Available records —
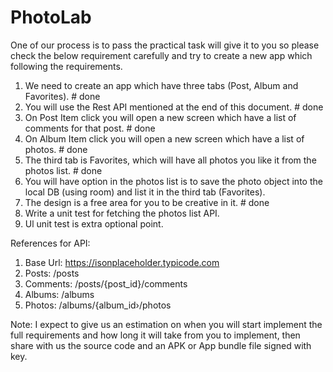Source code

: # PhotoLab

One of our process is to pass the practical task will give it to you so please check the
below requirement carefully and try to create a new app which following the requirements.

1. We need to create an app which have three tabs (Post, Album and Favorites). #  done 
2. You will use the Rest API mentioned at the end of this document.  # done
3. On Post Item click you will open a new screen which have a list of comments for that post. # done 
4. On Album Item click you will open a new screen which have a list of photos. # done 
5. The third tab is Favorites, which will have all photos you like it from the photos list.  # done
6. You will have option in the photos list is to save the photo object into the local DB (using room) and list it in the third tab (Favorites).
7. The design is a free area for you to be creative in it.  # done
8. Write a unit test for fetching the photos list API.
9. Ul unit test is extra optional point.

References for API:
1. Base Url:
https://isonplaceholder.typicode.com
2. Posts: /posts
3. Comments: /posts/{post_id}/comments
4. Albums: /albums
5. Photos: /albums/{album_id›/photos

Note: I expect to give us an estimation on when you will start implement the full requirements and how long it will take from you to implement, then share with us the source code and an APK or App bundle file signed with key.
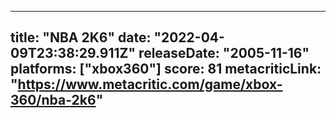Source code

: 
---
title: "NBA 2K6"
date: "2022-04-09T23:38:29.911Z"
releaseDate: "2005-11-16"
platforms: ["xbox360"]
score: 81
metacriticLink: "https://www.metacritic.com/game/xbox-360/nba-2k6"
---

Your assignment —
Reproduce every line of source text in the listing above verbatim, omitting the pictures.

Problem solution —
Source code

: # PhotoLab

One of our process is to pass the practical task will give it to you so please check the
below requirement carefully and try to create a new app which following the requirements.

1. We need to create an app which have three tabs (Post, Album and Favorites). #  done 
2. You will use the Rest API mentioned at the end of this document.  # done
3. On Post Item click you will open a new screen which have a list of comments for that post. # done 
4. On Album Item click you will open a new screen which have a list of photos. # done 
5. The third tab is Favorites, which will have all photos you like it from the photos list.  # done
6. You will have option in the photos list is to save the photo object into the local DB (using room) and list it in the third tab (Favorites).
7. The design is a free area for you to be creative in it.  # done
8. Write a unit test for fetching the photos list API.
9. Ul unit test is extra optional point.

References for API:
1. Base Url:
https://isonplaceholder.typicode.com
2. Posts: /posts
3. Comments: /posts/{post_id}/comments
4. Albums: /albums
5. Photos: /albums/{album_id›/photos

Note: I expect to give us an estimation on when you will start implement the full requirements and how long it will take from you to implement, then share with us the source code and an APK or App bundle file signed with key.
Source code

: 
---
title: "NBA 2K6"
date: "2022-04-09T23:38:29.911Z"
releaseDate: "2005-11-16"
platforms: ["xbox360"]
score: 81
metacriticLink: "https://www.metacritic.com/game/xbox-360/nba-2k6"
---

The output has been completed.